Data excerpts.
------

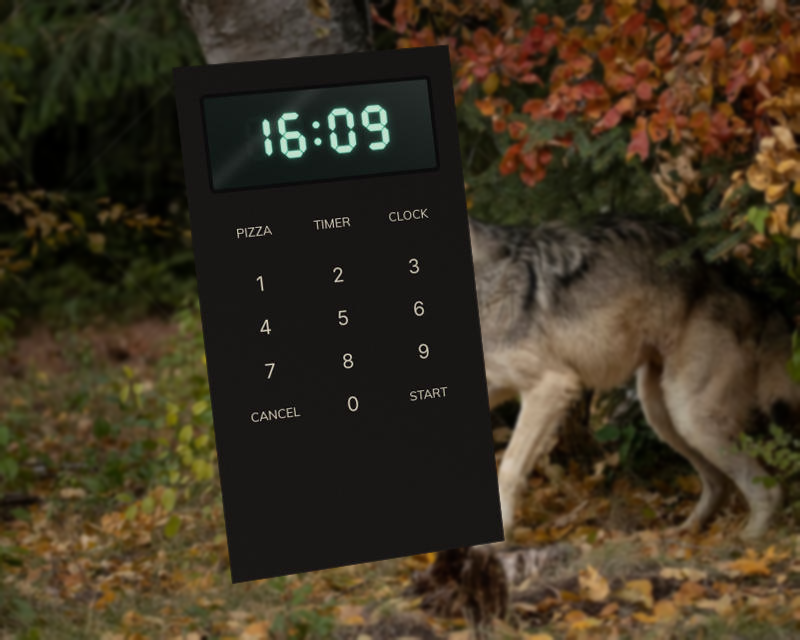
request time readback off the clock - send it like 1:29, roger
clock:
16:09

------

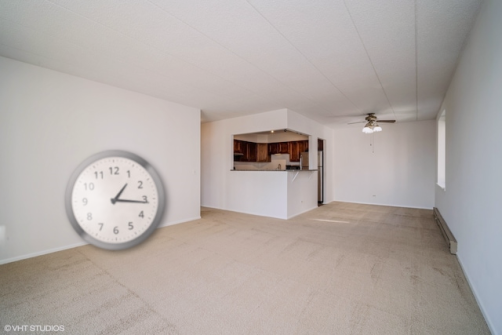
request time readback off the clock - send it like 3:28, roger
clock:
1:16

------

The request. Pick out every line of the items above containing the word "send" and copy each one. Treat uppercase and lowercase as different.

Reply to the exercise.
request time readback off the clock - send it like 1:29, roger
request time readback off the clock - send it like 3:28, roger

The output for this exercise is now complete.